Page d'histoire : Émile Reynaud Montreuil-sous-Bois (Seine-Saint-Denis), 8 décembre 1844 – Ivry-sur-Seine (Val-de-Marne), 9 janvier 1918

Jouet d’optique dit Praxinoscope et bande lithographique « La nageuse ». À plat, les bandes « Glissade et saut-de-mouton » et « Le steeple-chase », par Émile Reynaud, fin du xixe siècle, Paris, musée des Arts et Métiers – CNAM.

Jeune professeur au Puy-en-Velay, Émile Reynaud se passionne très tôt pour la lanterne magique et les jouets d’optique. S’inspirant du Phénakistiscope de Joseph Plateau (1832), il conçoit en 1877 son « Praxinoscope » (de deux mots grecs signifiant « action » et « montrer »), où douze images successives représentant un mouvement sont obturées une à une, au moyen de douze miroirs prismatiques rotatifs. Reynaud commercialise avec succès son appareil en 1878 et s’attache à le perfectionner : le Praxinoscope-théâtre en 1879, par exemple, offre de charmantes images lithographiées et animées en trois dimensions.

### Données enregistrées
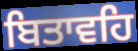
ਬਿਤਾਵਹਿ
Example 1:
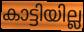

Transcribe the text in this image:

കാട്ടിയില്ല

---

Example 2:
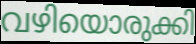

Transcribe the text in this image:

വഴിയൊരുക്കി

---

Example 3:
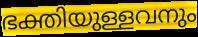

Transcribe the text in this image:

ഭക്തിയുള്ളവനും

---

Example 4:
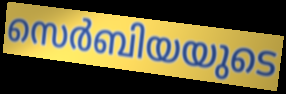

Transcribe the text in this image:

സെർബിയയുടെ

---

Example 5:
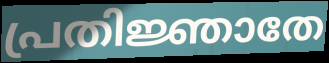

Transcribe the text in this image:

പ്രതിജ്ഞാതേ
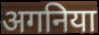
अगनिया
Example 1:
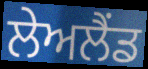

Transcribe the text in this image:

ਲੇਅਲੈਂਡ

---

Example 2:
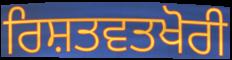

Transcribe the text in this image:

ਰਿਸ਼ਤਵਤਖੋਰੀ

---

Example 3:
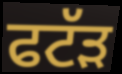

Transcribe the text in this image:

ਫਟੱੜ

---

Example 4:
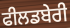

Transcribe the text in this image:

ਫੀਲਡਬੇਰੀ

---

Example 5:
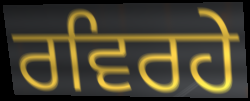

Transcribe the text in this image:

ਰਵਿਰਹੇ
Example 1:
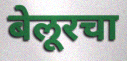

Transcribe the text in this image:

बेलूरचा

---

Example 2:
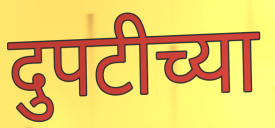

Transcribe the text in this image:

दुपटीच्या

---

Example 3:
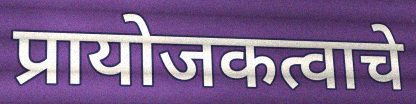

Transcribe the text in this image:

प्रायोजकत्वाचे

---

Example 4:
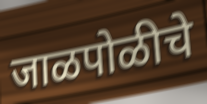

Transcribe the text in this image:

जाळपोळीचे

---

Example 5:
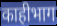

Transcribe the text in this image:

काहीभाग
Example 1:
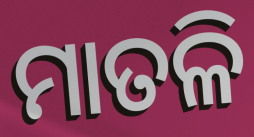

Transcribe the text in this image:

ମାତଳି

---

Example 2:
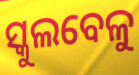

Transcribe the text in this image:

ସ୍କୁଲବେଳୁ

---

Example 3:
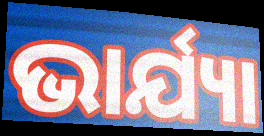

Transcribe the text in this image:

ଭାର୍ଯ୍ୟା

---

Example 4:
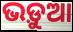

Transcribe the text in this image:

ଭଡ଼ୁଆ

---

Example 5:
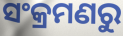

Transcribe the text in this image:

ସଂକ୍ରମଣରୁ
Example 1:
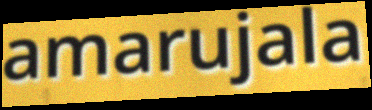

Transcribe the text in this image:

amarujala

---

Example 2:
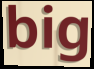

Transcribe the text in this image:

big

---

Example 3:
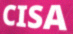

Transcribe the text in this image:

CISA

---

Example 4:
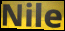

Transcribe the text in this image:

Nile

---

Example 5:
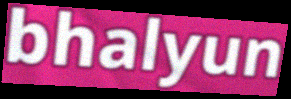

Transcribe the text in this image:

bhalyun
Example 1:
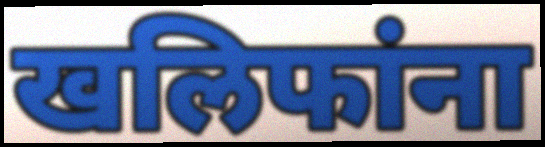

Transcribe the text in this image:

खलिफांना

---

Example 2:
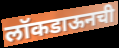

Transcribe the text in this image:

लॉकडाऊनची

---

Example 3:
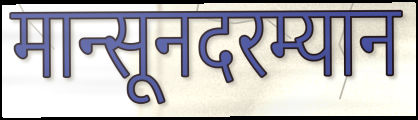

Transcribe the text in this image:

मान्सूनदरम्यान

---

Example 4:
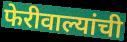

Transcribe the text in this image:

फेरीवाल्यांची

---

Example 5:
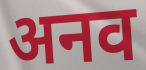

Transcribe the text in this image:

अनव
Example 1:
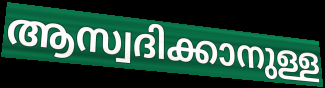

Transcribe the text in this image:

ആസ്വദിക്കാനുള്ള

### Consigne
Rédigez la suite du texte consacré à Émile Reynaud en reprenant après sa dernière phrase.

### Réponse
La version la plus complexe, le Théâtre optique, est brevetée le 1er décembre 1888. Reynaud tente de vendre cet appareil, mais en vain. Il se décide alors à l’exploiter lui-même. L’inauguration des Pantomimes lumineuses a lieu au musée Grévin, 10 boulevard Montmartre à Paris, le 28 octobre 1892. Les projections, accompagnées par la musique de Gaston Paulin, connaissent un succès durable : quelque 500 000 personnes ont assisté, entre 1892 et 1900, à 12 800 séances du Théâtre optique.

Dans cet appareil volumineux, une longue bande peinte de 70 mm de large, régulièrement perforée entre les images, défile devant le condensateur d’une lanterne, grâce à un tambour à goupilles saillantes. La bande peut progresser en avant ou en arrière, au gré de l’opérateur. Les images se réfléchissent sur les prismes en rotation, puis sont projetées sur un miroir, et enfin sur un écran. Piano et effets acoustiques accompagnent les saynètes. C’est un spectacle vivant, Reynaud pouvant varier les effets et la vitesse de ses personnages animés.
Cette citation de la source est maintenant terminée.